• Text for analysis:
########

Journalists who survived until the bitter end of Thursday’s European Council were treated to a inadvertent standup comedy set by Belgium’s new Prime Minister Bart De Wever.

That’s a change of pace for Brussels, where leaders’ summits are usually a somber — often tense — affair, even when Russian military threats and tariff wars aren’t on the agenda.

De Wever is the first Flemish nationalist to take the reins of Belgium, and his government has pledged big spending cuts and the strictest migration policy ever. In large swaths of Belgium’s French-speaking Wallonia region, where his past derisory statements about Walloons are still etched in the collective memory, De Wever is regarded with distrust. In Dutch-speaking Flanders, however, he’s also known for his sardonic wit. 

On Thursday, De Wever told reporters that he’d used that to his advantage in talks with other EU leaders. “With some humor — dark humor admittedly — I told them what was on my mind,” he said.

He gave his post-summit press conference the same treatment, filling his late-night debrief with puns and one-liners. Here’s POLITICO’s shortlist of De Wever’s snappiest quotes:

“Is there an escape door?”

That was De Wever’s reaction upon being asked about frozen Russian assets, the bulk of which are held in Belgium. The Belgian PM said he was grateful no one had raised it during the summit — until the press conference, that is. “Today, I was very happy, until I met you,” he told the journalist who asked for an update. But, he added, “I’m not Trump, I’m actually very nice.”

Frozen Russian assets are not “Putin’s little piggy bank that you can just break with a hammer and then take the money out and spend it on whatever you want.”

########

• Items stored from a collection:
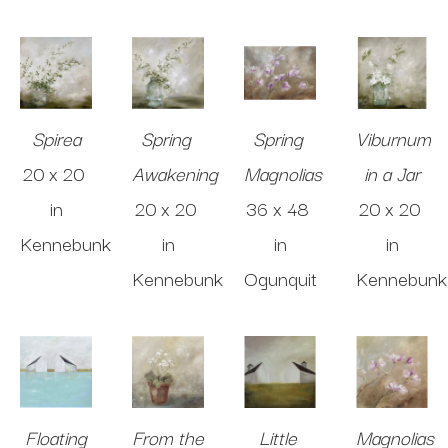
Spirea
Spring 
Spring 
Viburnum 
20 x 20 
Awakening
Magnolias
in a Jar
in
20 x 20 
36 x 48 
20 x 20 
Kennebunk
in
in
in
Kennebunk
Ogunquit
Kennebunk
Floating
From the 
Little 
Magnolias 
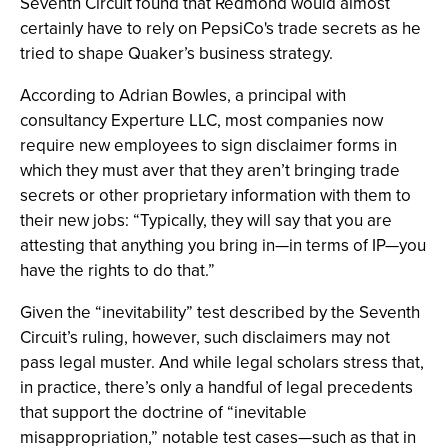
Seventh Circuit found that Redmond would almost
certainly have to rely on PepsiCo's trade secrets as he
tried to shape Quaker’s business strategy.
According to Adrian Bowles, a principal with
consultancy Experture LLC, most companies now
require new employees to sign disclaimer forms in
which they must aver that they aren’t bringing trade
secrets or other proprietary information with them to
their new jobs: “Typically, they will say that you are
attesting that anything you bring in—in terms of IP—you
have the rights to do that.”
Given the “inevitability” test described by the Seventh
Circuit’s ruling, however, such disclaimers may not
pass legal muster. And while legal scholars stress that,
in practice, there’s only a handful of legal precedents
that support the doctrine of “inevitable
misappropriation,” notable test cases—such as that in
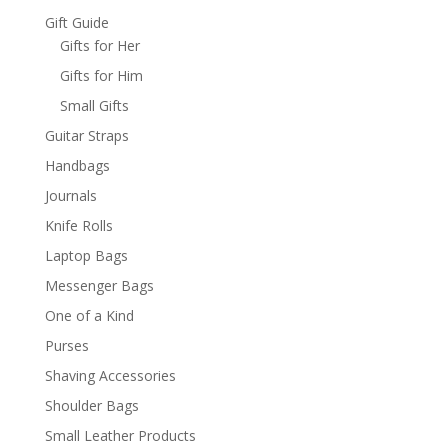
Gift Guide
Gifts for Her
Gifts for Him
Small Gifts
Guitar Straps
Handbags
Journals
Knife Rolls
Laptop Bags
Messenger Bags
One of a Kind
Purses
Shaving Accessories
Shoulder Bags
Small Leather Products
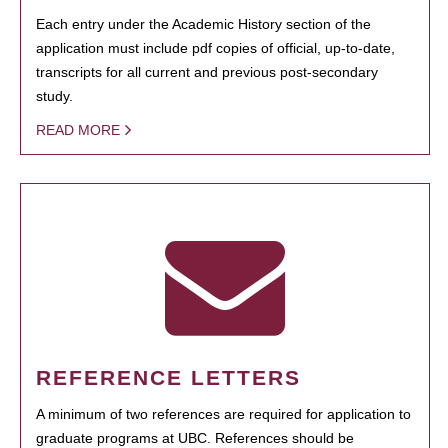
Each entry under the Academic History section of the
application must include pdf copies of official, up-to-date,
transcripts for all current and previous post-secondary
study.
READ MORE
REFERENCE LETTERS
A minimum of two references are required for application to
graduate programs at UBC. References should be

########

• Exercise set:
#1 Transcribe the records from the line containing "Each entry under" through the end of the records, both ends included.
#2 Pick up the article about Bart De Wever's post-summit press conference and continue it from its last sentence.
The article and the records come from unrelated sources.

• Solved problems:
#1
Each entry under the Academic History section of the
application must include pdf copies of official, up-to-date,
transcripts for all current and previous post-secondary
study.
READ MORE
REFERENCE LETTERS
A minimum of two references are required for application to
graduate programs at UBC. References should be

#2
The Belgian PM didn’t mince his words when it comes to frozen Russian assets and the risks involved in confiscating the cash to support Ukraine. He added that it could be an “act of war.”

“I have the impression that I’m in a plane, and I want to be there, but what is the direction and who is the pilot?”

De Wever praised French President Emmanuel Macron for drumming up a “coalition of the willing” to boost military aid for Ukraine as U.S. support dwindles. But he said he’d pleaded for a bit more structure in the group. “We are willing — but willing to do what exactly?” he wondered.

“I’ve found that in Europe, people call five full days and nights [of talks] long negotiations. I said: ‘In Belgium, we call that a free weekend.’”

Negotiations on the European Union’s next seven-year budget, the so-called Multiannual Financial Framework, could get tough, De Wever predicted. But he also poked fun at EU leaders’ five-day-long talks to agree the current budget back in 2020. While they were legendary in EU circles, that extended timeline remains unimpressive to a weathered Belgian politician beaten down by monthslong coalition talks.

“You can’t dig your way out of a pit”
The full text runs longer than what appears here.